China has become infamous for its use of soft power via its Confucius Institutes. These institutes serve as propaganda arms for the CCP and help it craft a positive image abroad. In the Caribbean region, there are 10 Confucius Institutes in countries such as Antigua and Barbuda, Suriname, the Bahamas, Barbados, Cuba, Guyana, Jamaica, Trinidad and Tobago, and Venezuela. Confucius Institutes usually spread pro-CCP narratives, which usually attack Taiwan and consider it a part of China. There is speculation that the Confucius Institute in Suriname, a country which has one of the largest overseas Chinese populations in that region, may be tapping into that diaspora for recruiting agents. 

China’s diplomatic efforts in the region appear to be paying off. In 2018, the Dominican Republican broke its diplomatic ties to Taiwan, largely for the purposes of gaining economic benefits from China. The aspiring East Asian superpower is using the carrot of economic development to compel Latin American countries to diplomatically isolate Taiwan.

Franklin fears that China will try to recreate a 1962 Cuban Missile Crisis of sorts, where Chinese military assets could be going to head-to-head with American military assets:

Were China to establish a beachhead in the Caribbean, the US could be faced with a dark replay of the 1962 Cuban missile crisis. China could insist that the US reduce, or entirely withdraw, its considerable military force structure in the Western Pacific Ocean, in exchange for a draw-down of PLA assets in the Caribbean — or any other bargain it dreamed up.

Indeed, the Chinese pose a unique challenge.
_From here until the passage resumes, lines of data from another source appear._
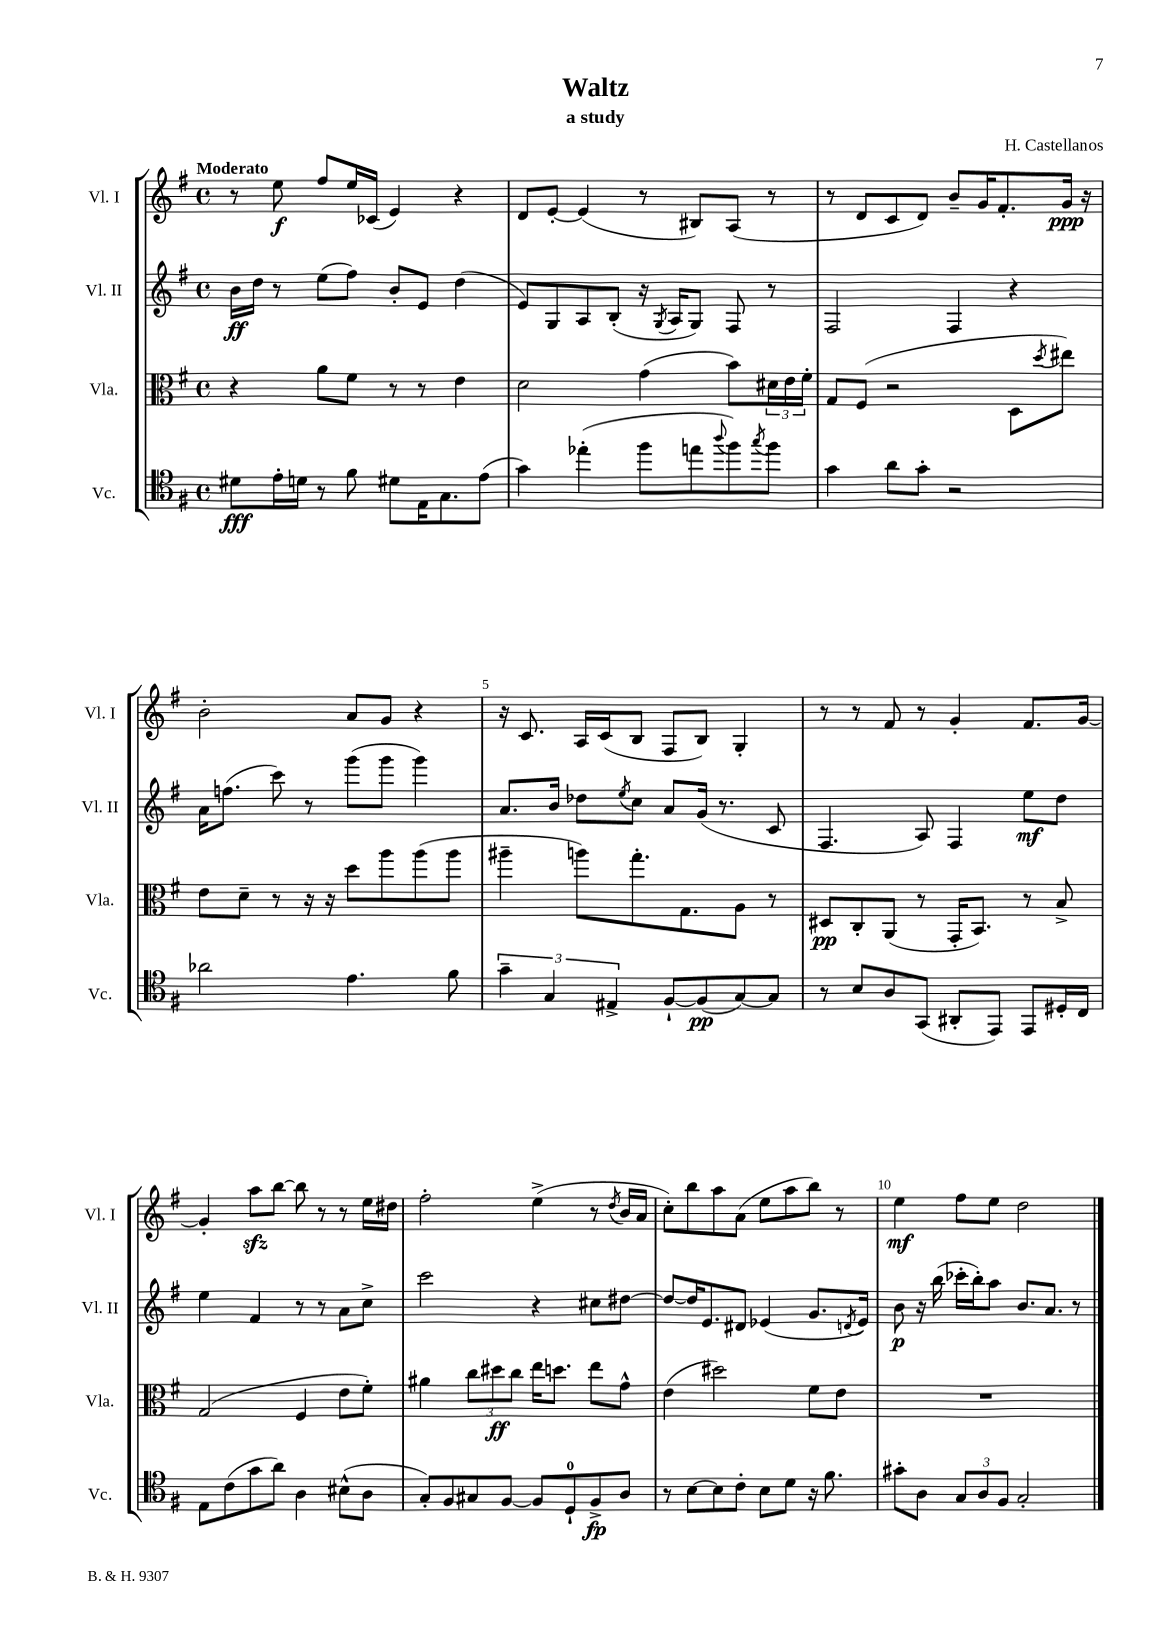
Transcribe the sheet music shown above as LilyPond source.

\header { title = "Waltz" composer = "H. Castellanos" subtitle = "a study" }
<<
\new StaffGroup <<
\new Staff = "s0" \with { instrumentName = "Vl. I" shortInstrumentName = "Vl. I" } {
    \clef treble \key g \major \defaultTimeSignature \time 4/4 \tempo "Moderato"
    r8 e''8\f fis''8 e''16 ces'16( e'4) r4 |
    d'8 e'8~-. e'4( r8 bis8) a8( r8 |
    r8 d'8 c'8 d'8) b'8-- g'16 fis'8.-. g'16\ppp r16 |
    b'2-. a'8 g'8 r4 |
    r16 c'8. a16 c'16( b8 fis8 b8) g4-. |
    r8 r8 fis'8 r8 g'4-. fis'8. g'16~ |
    g'4-. a''8\sfz b''8~ b''8 r8 r8 e''16 dis''16 |
    fis''2-. e''4->( r8 \acciaccatura { d''8 } b'16 a'16 |
    c''8-.) b''8 a''8 a'8( e''8 a''8 b''8) r8 |
    e''4\mf fis''8 e''8 d''2 \bar "|." |
}
\new Staff = "s1" \with { instrumentName = "Vl. II" shortInstrumentName = "Vl. II" } {
    \clef treble \key g \major \defaultTimeSignature \time 4/4
    b'16\ff d''16 r8 e''8( fis''8) b'8-. e'8 d''4( |
    e'8) g8 a8 b8-.( r16 \acciaccatura { g8 } a16 g8) fis8 r8 |
    fis2 fis4 r4 |
    a'16 f''8.( c'''8) r8 g'''8( g'''8 g'''4) |
    a'8. b'16 des''8 \acciaccatura { e''8 } c''8 a'8 g'16( r8. c'8 |
    fis4. a8) fis4 e''8\mf d''8 |
    e''4 fis'4 r8 r8 a'8 c''8-> |
    c'''2 r4 cis''8 dis''8~ |
    dis''8~ dis''16 e'8. dis'8 ees'4( g'8. \acciaccatura { d'8 } ees'16) |
    b'8\p r16 b''16( ces'''16-. b''16-.) a''8 b'8. a'8. r8 \bar "|." |
}
\new Staff = "s2" \with { instrumentName = "Vla." shortInstrumentName = "Vla." } {
    \clef alto \key g \major \defaultTimeSignature \time 4/4
    r4 a'8 fis'8 r8 r8 e'4 |
    d'2 g'4( b'8) \tuplet 3/2 { dis'16 e'16 fis'16-. } |
    g8 fis8( r2 d8 \acciaccatura { d''8 } eis''8) |
    e'8 d'8-- r8 r16 r16 d''8 a''8 a''8( a''8 |
    ais''4-- a''8) g''8.-. g8. a8 r8 |
    dis8\pp c8-. a,8( r8 g,16-. b,8.) r8 b8-> |
    g2( fis4 e'8 fis'8-.) |
    ais'4 \tuplet 3/2 { c''8 dis''8\ff c''8 } e''16 d''8. e''8 g'8-^ |
    e'4( dis''2) fis'8 e'8 |
    R1 \bar "|." |
}
\new Staff = "s3" \with { instrumentName = "Vc." shortInstrumentName = "Vc." } {
    \clef tenor \key g \major \defaultTimeSignature \time 4/4
    dis'8\fff e'16-. d'16 r8 fis'8 dis'8 e16 g8. e'8( |
    g'4) ees''4-.( fis''8 e''8 \appoggiatura { a''8 } fis''8) \acciaccatura { g''8 } fis''8 |
    g'4 a'8 g'8-. r2 |
    aes'2 e'4. fis'8 |
    \tuplet 3/2 { g'4-- g4 eis4-> } fis8~-! fis8\pp( g8~) g8 |
    r8 b8 a8 g,8( ais,8-. e,8) e,8 dis16-. c16 |
    e8 c'8( g'8 a'8) a4 bis8-^( a8 |
    g8-.) fis8 gis8 fis8~ fis8 d8-0-! fis8->\fp a8 |
    r8 b8~ b8 c'8-. b8 d'8 r16 fis'8. |
    gis'8-. a8 \tuplet 3/2 { g8 a8 fis8 } g2-. \bar "|." |
}
>>
>>
\layout { \context { \Score \override BarNumber.break-visibility = ##(#f #t #t) barNumberVisibility = #(every-nth-bar-number-visible 5) } }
The U.S. should make it clear that a Chinese military presence in the Western Hemisphere is a no-go. However, it should remove the overwhelming majority of its bases abroad and focus exclusively on defense of the Western Hemisphere and boosting ties with its partners in the region through trade, intelligence sharing, and security cooperation.

Additionally, China can be checked with minimal American presence by building solid balancing coalitions consisting of countries such as Australia, India, Japan, and even Russia to stop potential Chinese overreach. On the domestic front, the U.S. should shut down all Confucius Institutes and severely limit migration from China. 

China is playing an unconventional game, which requires the U.S. to take unconventional approaches to challenging its rise.